(Data for analysis)

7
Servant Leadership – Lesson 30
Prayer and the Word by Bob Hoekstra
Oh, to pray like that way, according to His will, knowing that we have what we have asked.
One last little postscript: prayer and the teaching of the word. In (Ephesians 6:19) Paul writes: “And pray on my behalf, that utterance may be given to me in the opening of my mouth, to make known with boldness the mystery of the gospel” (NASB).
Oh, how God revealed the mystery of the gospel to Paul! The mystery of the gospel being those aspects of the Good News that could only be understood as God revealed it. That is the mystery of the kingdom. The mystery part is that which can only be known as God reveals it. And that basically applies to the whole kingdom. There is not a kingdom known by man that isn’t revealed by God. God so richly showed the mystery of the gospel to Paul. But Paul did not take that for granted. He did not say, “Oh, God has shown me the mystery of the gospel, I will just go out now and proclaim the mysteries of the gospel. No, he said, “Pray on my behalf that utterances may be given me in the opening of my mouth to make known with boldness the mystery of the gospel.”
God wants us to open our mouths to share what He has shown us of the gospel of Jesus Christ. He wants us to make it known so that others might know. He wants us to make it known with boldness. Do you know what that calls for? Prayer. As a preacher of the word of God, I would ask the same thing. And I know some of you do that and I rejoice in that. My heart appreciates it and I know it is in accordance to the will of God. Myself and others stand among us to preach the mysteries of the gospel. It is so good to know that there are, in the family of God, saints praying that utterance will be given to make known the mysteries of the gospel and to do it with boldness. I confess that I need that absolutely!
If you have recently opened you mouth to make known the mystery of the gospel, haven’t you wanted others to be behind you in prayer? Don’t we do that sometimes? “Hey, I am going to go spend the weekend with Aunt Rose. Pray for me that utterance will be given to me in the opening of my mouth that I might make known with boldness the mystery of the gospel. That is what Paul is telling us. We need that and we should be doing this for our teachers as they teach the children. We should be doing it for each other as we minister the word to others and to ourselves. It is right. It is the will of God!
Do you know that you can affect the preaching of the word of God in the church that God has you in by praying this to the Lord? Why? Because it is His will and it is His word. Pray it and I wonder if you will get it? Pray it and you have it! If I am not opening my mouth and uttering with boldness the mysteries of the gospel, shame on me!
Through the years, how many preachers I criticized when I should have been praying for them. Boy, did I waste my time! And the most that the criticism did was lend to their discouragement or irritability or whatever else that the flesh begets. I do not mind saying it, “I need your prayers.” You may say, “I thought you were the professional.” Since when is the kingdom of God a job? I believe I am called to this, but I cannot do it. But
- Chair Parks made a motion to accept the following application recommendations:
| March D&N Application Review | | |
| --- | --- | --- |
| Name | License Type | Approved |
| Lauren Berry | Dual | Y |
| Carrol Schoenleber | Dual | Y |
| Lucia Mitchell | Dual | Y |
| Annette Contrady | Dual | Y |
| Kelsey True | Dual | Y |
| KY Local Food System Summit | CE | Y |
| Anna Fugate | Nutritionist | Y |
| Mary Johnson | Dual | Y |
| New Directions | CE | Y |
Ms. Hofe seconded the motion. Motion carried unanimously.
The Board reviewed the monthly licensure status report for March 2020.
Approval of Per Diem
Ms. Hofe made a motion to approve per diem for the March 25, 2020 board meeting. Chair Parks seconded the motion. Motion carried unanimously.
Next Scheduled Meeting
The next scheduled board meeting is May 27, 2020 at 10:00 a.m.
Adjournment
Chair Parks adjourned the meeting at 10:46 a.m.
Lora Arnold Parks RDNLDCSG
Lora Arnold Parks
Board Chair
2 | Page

(End Data for analysis)

### Assignment
Retyping every entry exactly is the whole of the task.

### Written reply
7
Servant Leadership – Lesson 30
Prayer and the Word by Bob Hoekstra
Oh, to pray like that way, according to His will, knowing that we have what we have asked.
One last little postscript: prayer and the teaching of the word. In (Ephesians 6:19) Paul writes: “And pray on my behalf, that utterance may be given to me in the opening of my mouth, to make known with boldness the mystery of the gospel” (NASB).
Oh, how God revealed the mystery of the gospel to Paul! The mystery of the gospel being those aspects of the Good News that could only be understood as God revealed it. That is the mystery of the kingdom. The mystery part is that which can only be known as God reveals it. And that basically applies to the whole kingdom. There is not a kingdom known by man that isn’t revealed by God. God so richly showed the mystery of the gospel to Paul. But Paul did not take that for granted. He did not say, “Oh, God has shown me the mystery of the gospel, I will just go out now and proclaim the mysteries of the gospel. No, he said, “Pray on my behalf that utterances may be given me in the opening of my mouth to make known with boldness the mystery of the gospel.”
God wants us to open our mouths to share what He has shown us of the gospel of Jesus Christ. He wants us to make it known so that others might know. He wants us to make it known with boldness. Do you know what that calls for? Prayer. As a preacher of the word of God, I would ask the same thing. And I know some of you do that and I rejoice in that. My heart appreciates it and I know it is in accordance to the will of God. Myself and others stand among us to preach the mysteries of the gospel. It is so good to know that there are, in the family of God, saints praying that utterance will be given to make known the mysteries of the gospel and to do it with boldness. I confess that I need that absolutely!
If you have recently opened you mouth to make known the mystery of the gospel, haven’t you wanted others to be behind you in prayer? Don’t we do that sometimes? “Hey, I am going to go spend the weekend with Aunt Rose. Pray for me that utterance will be given to me in the opening of my mouth that I might make known with boldness the mystery of the gospel. That is what Paul is telling us. We need that and we should be doing this for our teachers as they teach the children. We should be doing it for each other as we minister the word to others and to ourselves. It is right. It is the will of God!
Do you know that you can affect the preaching of the word of God in the church that God has you in by praying this to the Lord? Why? Because it is His will and it is His word. Pray it and I wonder if you will get it? Pray it and you have it! If I am not opening my mouth and uttering with boldness the mysteries of the gospel, shame on me!
Through the years, how many preachers I criticized when I should have been praying for them. Boy, did I waste my time! And the most that the criticism did was lend to their discouragement or irritability or whatever else that the flesh begets. I do not mind saying it, “I need your prayers.” You may say, “I thought you were the professional.” Since when is the kingdom of God a job? I believe I am called to this, but I cannot do it. But
- Chair Parks made a motion to accept the following application recommendations:
| March D&N Application Review | | |
| --- | --- | --- |
| Name | License Type | Approved |
| Lauren Berry | Dual | Y |
| Carrol Schoenleber | Dual | Y |
| Lucia Mitchell | Dual | Y |
| Annette Contrady | Dual | Y |
| Kelsey True | Dual | Y |
| KY Local Food System Summit | CE | Y |
| Anna Fugate | Nutritionist | Y |
| Mary Johnson | Dual | Y |
| New Directions | CE | Y |
Ms. Hofe seconded the motion. Motion carried unanimously.
The Board reviewed the monthly licensure status report for March 2020.
Approval of Per Diem
Ms. Hofe made a motion to approve per diem for the March 25, 2020 board meeting. Chair Parks seconded the motion. Motion carried unanimously.
Next Scheduled Meeting
The next scheduled board meeting is May 27, 2020 at 10:00 a.m.
Adjournment
Chair Parks adjourned the meeting at 10:46 a.m.
Lora Arnold Parks RDNLDCSG
Lora Arnold Parks
Board Chair
2 | Page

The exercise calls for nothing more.